The conference further called on the churches to engage in a process of fundamental theological and interdisciplinary reflection about the causes and implications of the child sexual abuse crisis, as an essential first step in the task of reform.

Rev Professor Richard Lennan, an Australian priest who is Professor of Systematic Theology at Boston College in the United States, warned that any church that proved unwilling or unable to learn the lessons of the Royal Commission “will disqualify itself from a continuing place in Australian society”.

Professor Lennan said the Royal Commission had brought distorted aspects of the Catholic Church’s culture into relief. “When the Royal Commission defined clericalism as the idealisation of the clergy, and by extension the idealisation of the Church, it was describing a form of idolatry”. “Idols cannot ever give life; they can only be a distortion of what God enables,” Professor Lennan said in his paper. “While taking up the specific recommendations of the Royal Commission will certainly help the church to become a more transparent and authentic body”, Professor Lennan said, “the renewal of integrity in the church requires more than individual pieces of reform: it requires broad and deep cultural shifts in the church. To achieve this, it will be necessary for the Church to embrace an overarching approach to change”.

Susan Pascoe AM, President and Chair of the Australian Council for International Development (ACFID) and Chair of the Community Director’s Council, told the conference that although most of the churches have signed up to the National Redress Scheme and many have issued apologies to victims, to date there has been limited public recognition by the churches of the need for governance and cultural reform. “Abuse survivors, many of whose lives have been irretrievably damaged may take some convincing that genuine reform is on the way,” Ms Pascoe said.

Noting that “Basic Religious Charities” are exempted from meeting the reporting obligations and governance standards of other charities and not-for-profit organisations under the 2013 Australian Charities and Not-for-Profits Act, Ms Pascoe said it was “reasonable to expect church bodies to operate on comparable, or equal governance standards as corporate, government and not-for-profit entities”. She said they should also be subject to the same, or a comparable, regulatory regime.

The Health and Integrity conference called on the leadership of all Australian churches to immediately initiate a program of action and change which must include the following principles:

  • The churches need to take responsibility for the lifelong care and support of all those whose lives have been harmed irreparably. This goes beyond the notion of “redress”. Ongoing care should be based on principles of trauma-informed practice. The churches should urgently review their processes for responding to ensure that victims are not re-traumatised when the seek support and redress from the Church.
  • Clericalism in all its forms should be rejected.
  • Any restoration of public trust in the churches will be dependent on a commitment to contemporary ethical standards of good governance based on the principles of transparency, accountability and inclusivity.

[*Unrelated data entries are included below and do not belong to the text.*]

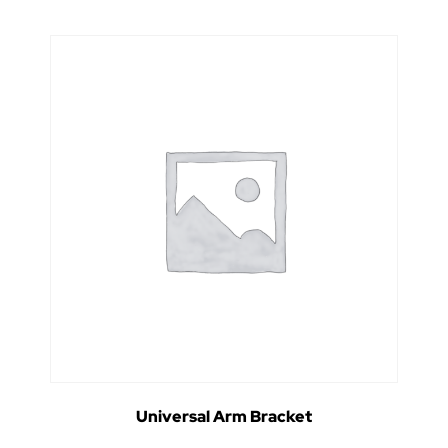
Universal Arm Bracket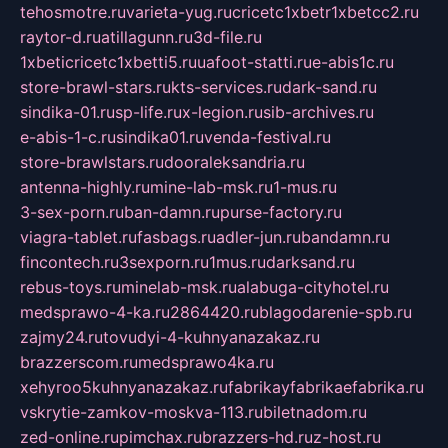
tehosmotre.ru
varieta-yug.ru
cricetc1xbetr1xbetcc2.ru
raytor-d.ru
atillagunn.ru
3d-file.ru
1xbeticricetc1xbetti5.ru
uafoot-statti.ru
e-abis1c.ru
store-brawl-stars.ru
kts-services.ru
dark-sand.ru
sindika-01.ru
sp-life.ru
x-legion.ru
sib-archives.ru
e-abis-1-c.ru
sindika01.ru
venda-festival.ru
store-brawlstars.ru
dooraleksandria.ru
antenna-highly.ru
mine-lab-msk.ru
1-mus.ru
3-sex-porn.ru
ban-damn.ru
purse-factory.ru
viagra-tablet.ru
fasbags.ru
adler-jun.ru
bandamn.ru
fincontech.ru
3sexporn.ru
1mus.ru
darksand.ru
rebus-toys.ru
minelab-msk.ru
alabuga-cityhotel.ru
medsprawo-4-ka.ru
2864420.ru
blagodarenie-spb.ru
zajmy24.ru
tovudyi-4-kuhnyanazakaz.ru
brazzerscom.ru
medsprawo4ka.ru
xehyroo5kuhnyanazakaz.ru
fabrikayfabrikaefabrika.ru
vskrytie-zamkov-moskva-113.ru
biletnadom.ru
zed-online.ru
pimchax.ru
brazzers-hd.ru
z-host.ru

There can be no theological excuse for poor governance structures and practices.
  • It is essential that the laity, and especially women, are supported to take their rightful place in all aspects of church life, including governance.
  • All Christian churches should participate fully in the national apology to victims of institutional child sexual abuse on 22 October 2018.
  • The churches should also consider instituting a shared National Day of Remembrance on the anniversary of the release of the Royal Commission’s report on 15 December 2017, to ensure that the testimony of victims and survivors of child sexual abuse continues to be heard, and to be an occasion on which each church reports publicly on its progress in implementing the Royal Commission recommendations and reforming its governance and culture. It should also be an occasion to celebrate those righteous truth-tellers who refused to keep silent about the abuse and those who have worked in the interests of victims and child safety.